====== PROVIDED RECORDS ======
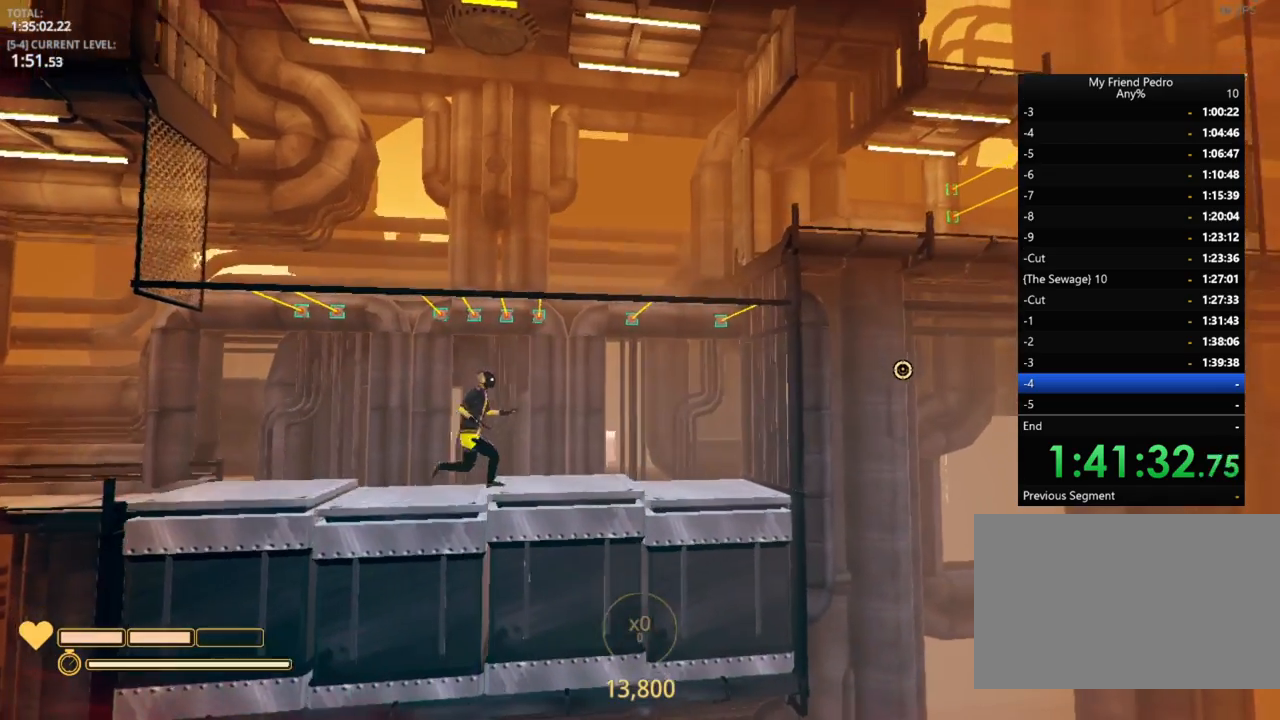
{"keys": [], "mouse_move": "still", "events": [[166, "d", "up"]]}
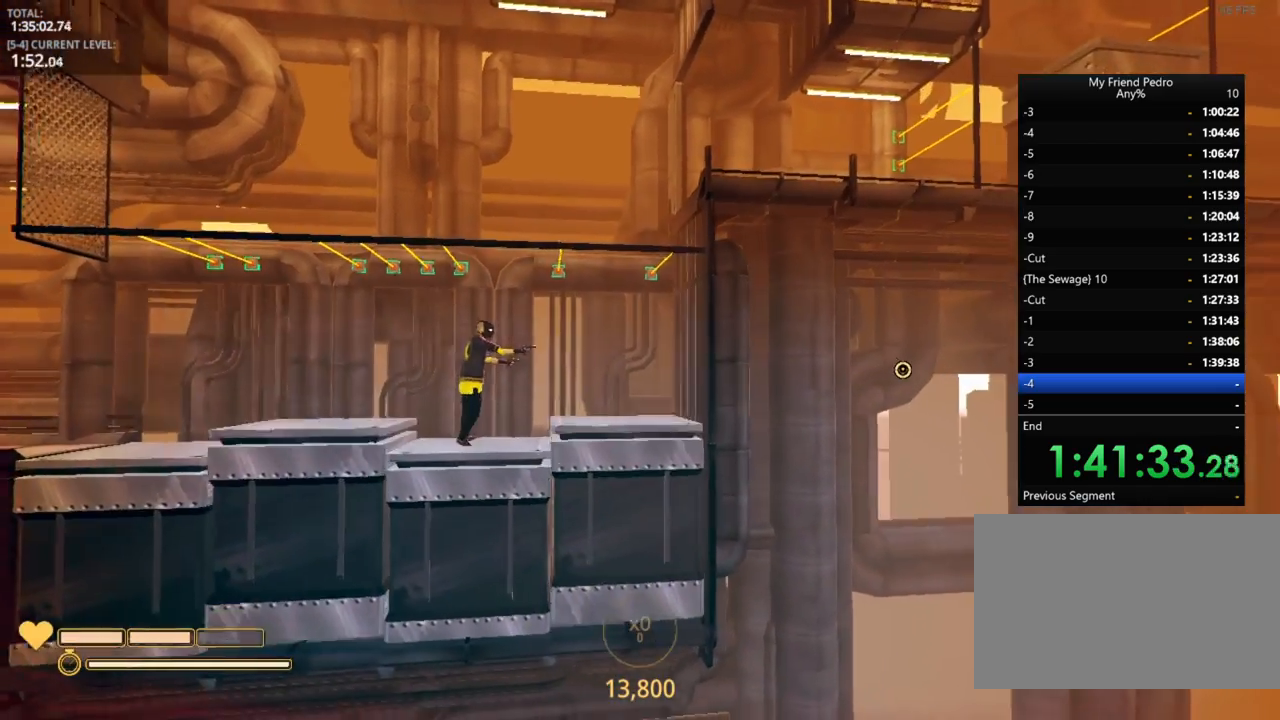
{"keys": [], "mouse_move": "still", "events": []}
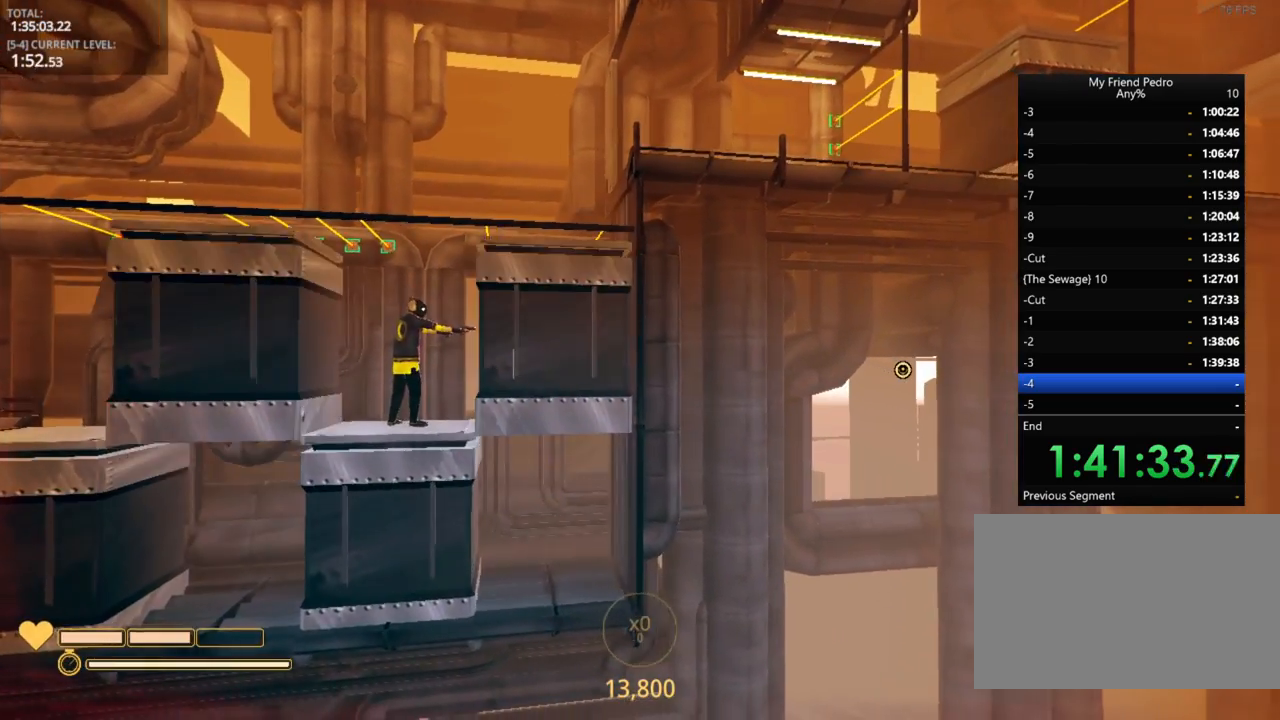
{"keys": [], "mouse_move": "still", "events": []}
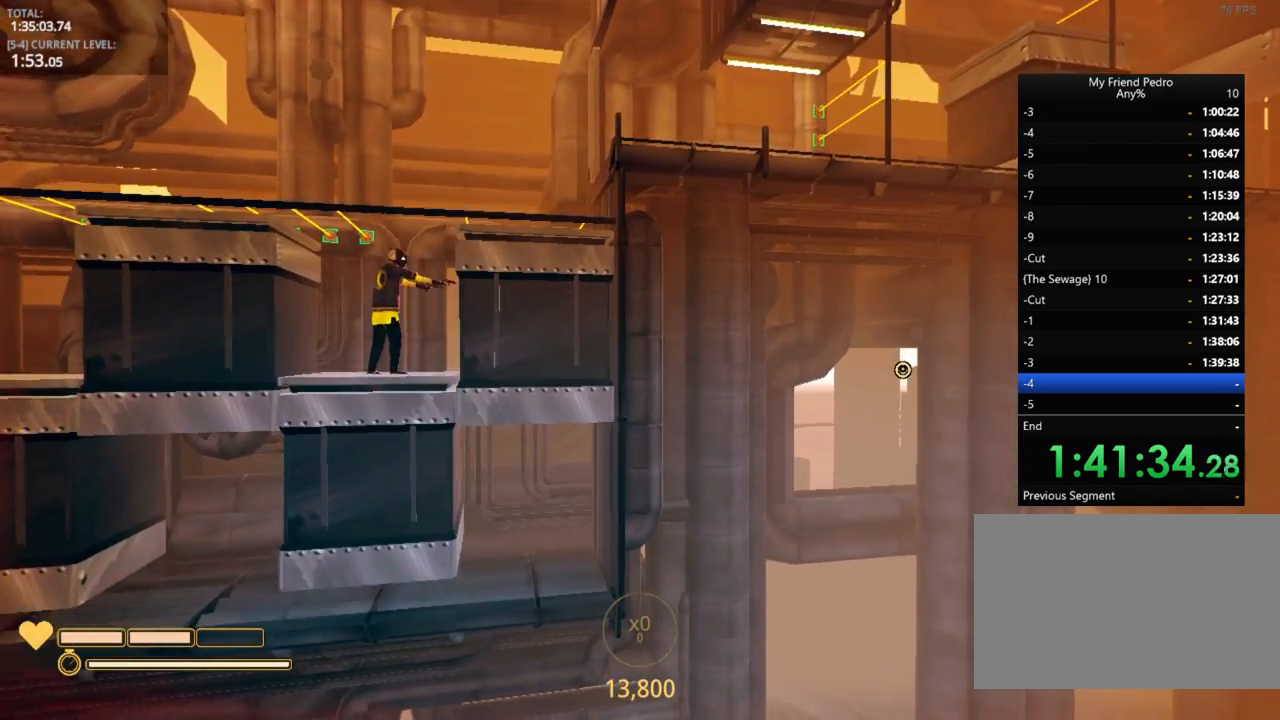
{"keys": ["d", "space"], "mouse_move": "still", "events": [[366, "d", "down"], [416, "space", "down"]]}
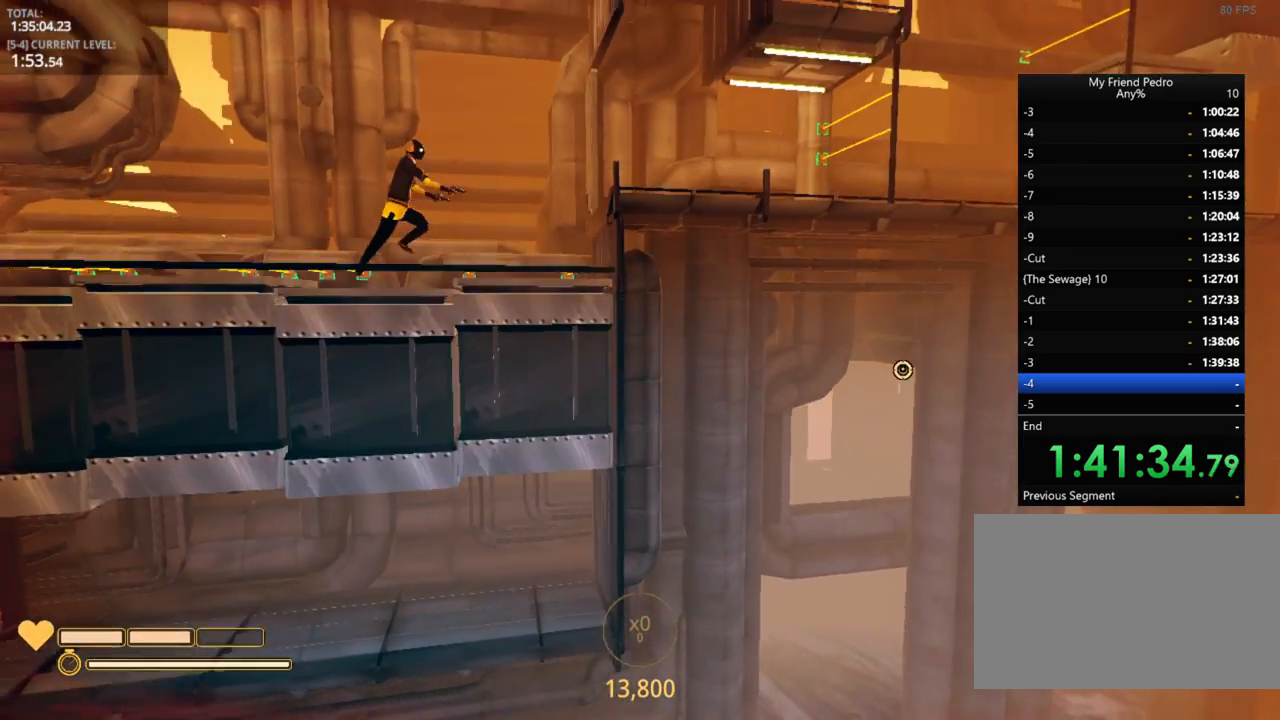
{"keys": ["a"], "mouse_move": "still", "events": [[150, "space", "up"], [300, "d", "up"], [450, "a", "down"]]}
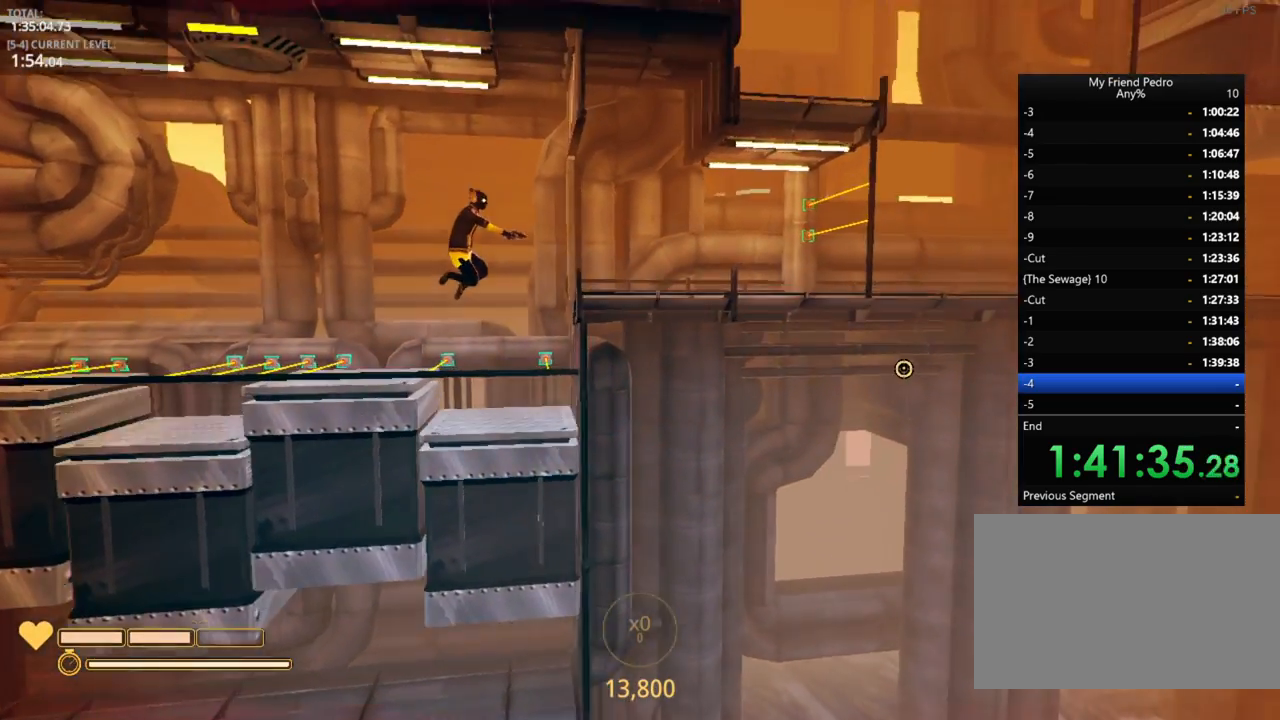
{"keys": [], "mouse_move": "still", "events": [[116, "a", "up"]]}
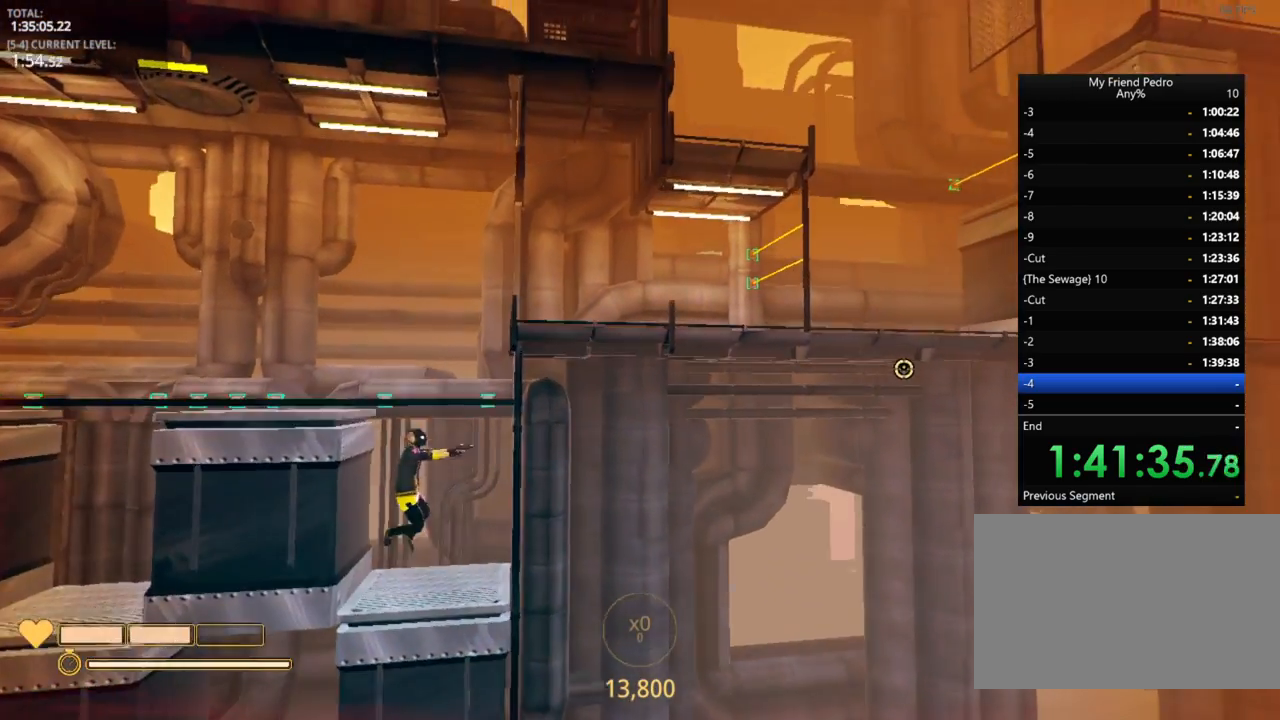
{"keys": [], "mouse_move": "still", "events": [[416, "d", "down"], [466, "d", "up"]]}
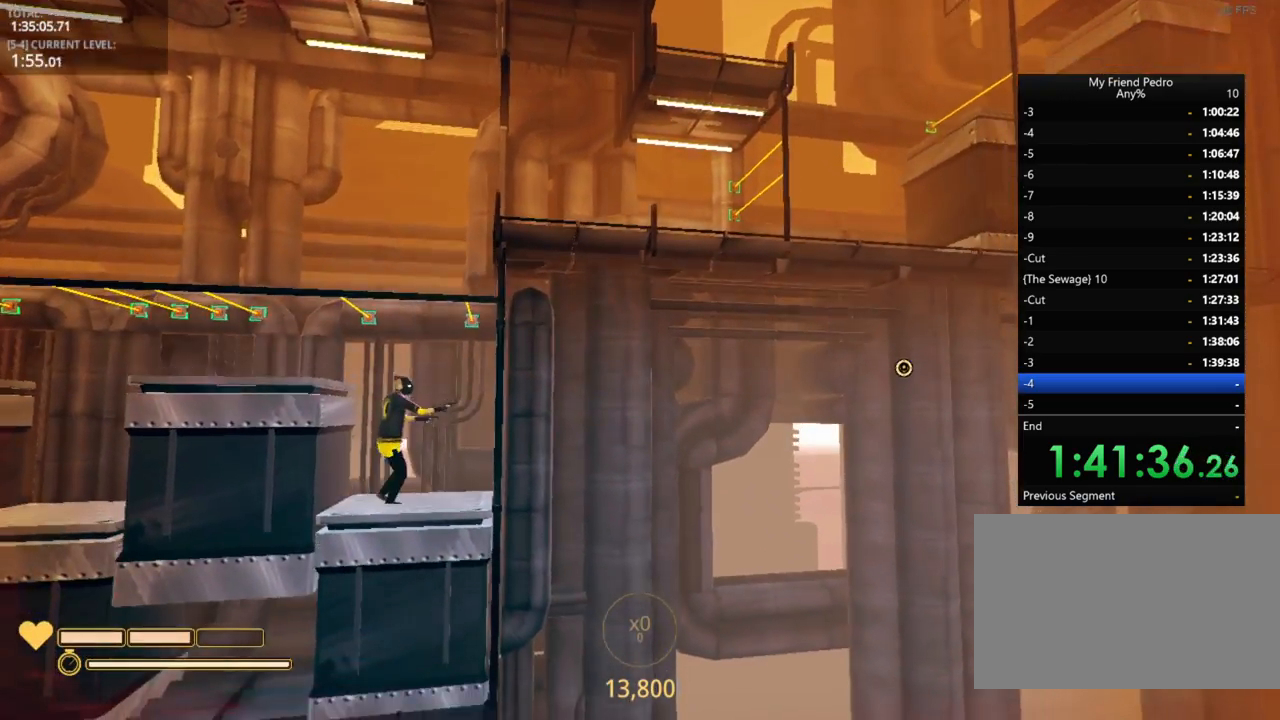
{"keys": [], "mouse_move": "still", "events": []}
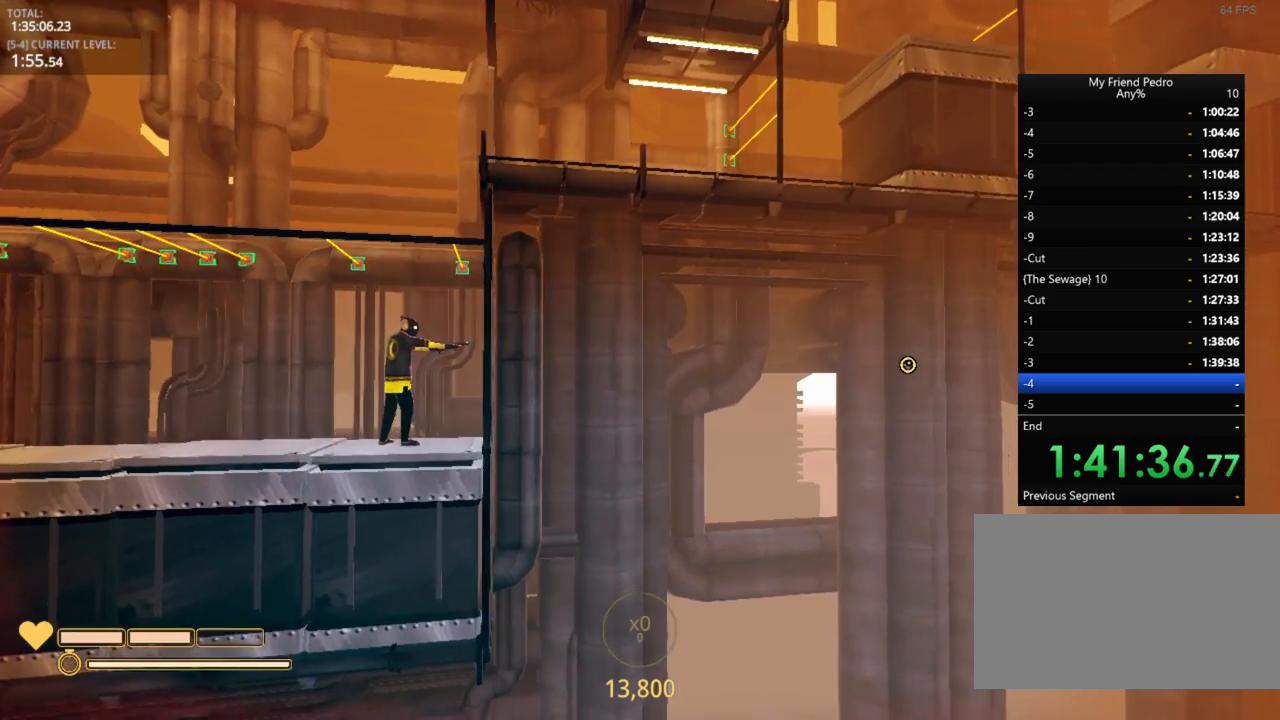
{"keys": [], "mouse_move": "still", "events": []}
======
Because pictures are not wanted, give every entry above again exactly without them.

{"keys": [], "mouse_move": "still", "events": [[166, "d", "up"]]}
{"keys": [], "mouse_move": "still", "events": []}
{"keys": [], "mouse_move": "still", "events": []}
{"keys": ["d", "space"], "mouse_move": "still", "events": [[366, "d", "down"], [416, "space", "down"]]}
{"keys": ["a"], "mouse_move": "still", "events": [[150, "space", "up"], [300, "d", "up"], [450, "a", "down"]]}
{"keys": [], "mouse_move": "still", "events": [[116, "a", "up"]]}
{"keys": [], "mouse_move": "still", "events": [[416, "d", "down"], [466, "d", "up"]]}
{"keys": [], "mouse_move": "still", "events": []}
{"keys": [], "mouse_move": "still", "events": []}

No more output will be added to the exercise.